**Activity:** Word for word, retype the lines from the one containing "69. Wherefore, Plaintiff" to the one containing "72. At all times" below, keeping both end lines and dropping the pictures.

**Source information:**
-- Opening Marker --
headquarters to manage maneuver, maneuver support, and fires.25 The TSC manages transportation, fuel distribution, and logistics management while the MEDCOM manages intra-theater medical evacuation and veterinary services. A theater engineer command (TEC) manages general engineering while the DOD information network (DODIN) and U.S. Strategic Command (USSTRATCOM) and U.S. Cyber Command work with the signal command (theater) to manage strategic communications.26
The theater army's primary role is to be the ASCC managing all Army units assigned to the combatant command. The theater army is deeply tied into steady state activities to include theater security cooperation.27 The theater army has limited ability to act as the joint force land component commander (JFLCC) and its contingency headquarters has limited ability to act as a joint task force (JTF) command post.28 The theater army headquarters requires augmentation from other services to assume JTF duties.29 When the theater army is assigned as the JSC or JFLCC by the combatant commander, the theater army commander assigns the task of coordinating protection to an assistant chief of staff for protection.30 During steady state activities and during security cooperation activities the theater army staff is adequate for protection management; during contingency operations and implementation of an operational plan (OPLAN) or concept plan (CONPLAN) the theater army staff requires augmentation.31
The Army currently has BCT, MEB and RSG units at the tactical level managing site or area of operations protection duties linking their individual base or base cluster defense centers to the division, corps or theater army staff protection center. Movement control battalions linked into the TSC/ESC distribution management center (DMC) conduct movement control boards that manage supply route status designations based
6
-- Closing Marker --
-- Opening Marker --
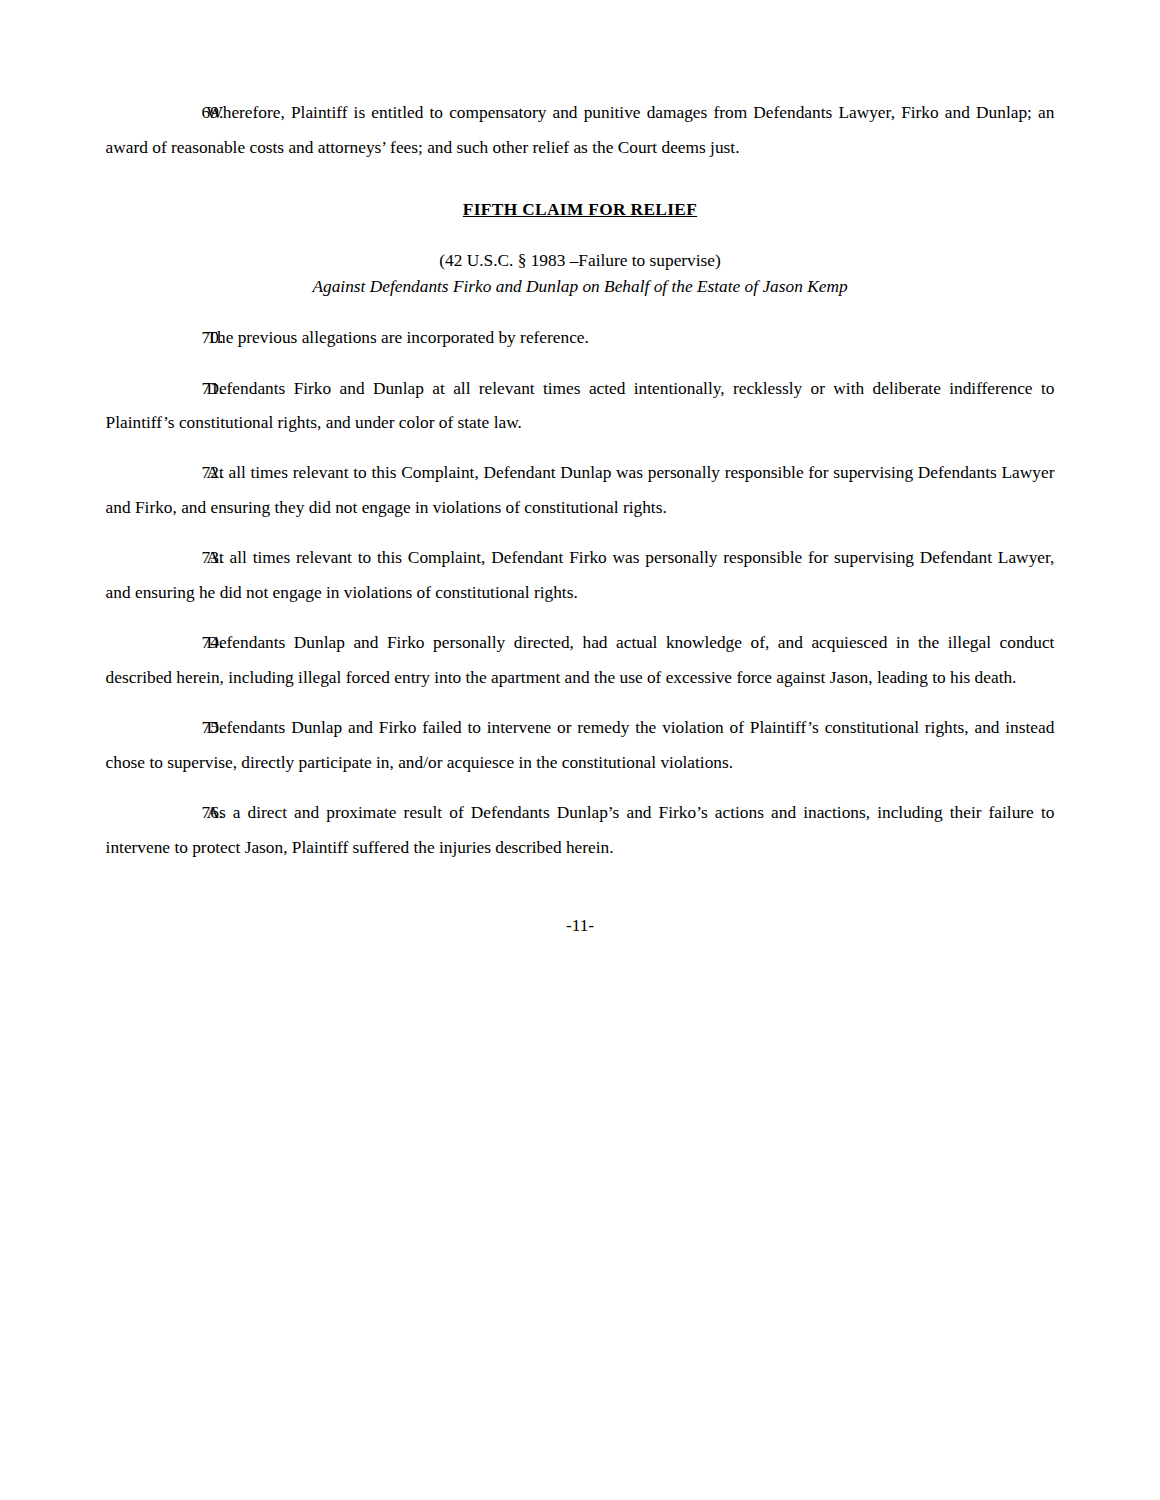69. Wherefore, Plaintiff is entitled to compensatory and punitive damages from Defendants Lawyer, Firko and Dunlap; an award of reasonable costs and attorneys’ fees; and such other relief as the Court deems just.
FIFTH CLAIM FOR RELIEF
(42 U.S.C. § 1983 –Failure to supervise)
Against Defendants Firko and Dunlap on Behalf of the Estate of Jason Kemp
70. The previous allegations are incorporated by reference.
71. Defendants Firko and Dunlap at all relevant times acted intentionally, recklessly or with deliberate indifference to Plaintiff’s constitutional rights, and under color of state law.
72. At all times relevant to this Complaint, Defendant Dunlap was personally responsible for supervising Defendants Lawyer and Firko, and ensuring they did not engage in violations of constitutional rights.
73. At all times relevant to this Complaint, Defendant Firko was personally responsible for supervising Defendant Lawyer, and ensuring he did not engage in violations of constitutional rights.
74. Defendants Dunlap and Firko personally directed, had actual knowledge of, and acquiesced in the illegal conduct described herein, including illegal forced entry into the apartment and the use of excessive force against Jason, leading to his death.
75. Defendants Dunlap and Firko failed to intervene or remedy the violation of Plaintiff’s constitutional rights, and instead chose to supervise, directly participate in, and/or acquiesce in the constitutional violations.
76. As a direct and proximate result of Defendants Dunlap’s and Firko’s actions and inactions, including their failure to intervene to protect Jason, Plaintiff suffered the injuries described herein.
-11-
-- Closing Marker --
-- Opening Marker --
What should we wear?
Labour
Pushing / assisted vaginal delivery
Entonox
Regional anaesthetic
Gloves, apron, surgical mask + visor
-- Closing Marker --
**Solution to the exercise:**
69. Wherefore, Plaintiff is entitled to compensatory and punitive damages from Defendants Lawyer, Firko and Dunlap; an award of reasonable costs and attorneys’ fees; and such other relief as the Court deems just.
FIFTH CLAIM FOR RELIEF
(42 U.S.C. § 1983 –Failure to supervise)
Against Defendants Firko and Dunlap on Behalf of the Estate of Jason Kemp
70. The previous allegations are incorporated by reference.
71. Defendants Firko and Dunlap at all relevant times acted intentionally, recklessly or with deliberate indifference to Plaintiff’s constitutional rights, and under color of state law.
72. At all times relevant to this Complaint, Defendant Dunlap was personally responsible for supervising Defendants Lawyer and Firko, and ensuring they did not engage in violations of constitutional rights.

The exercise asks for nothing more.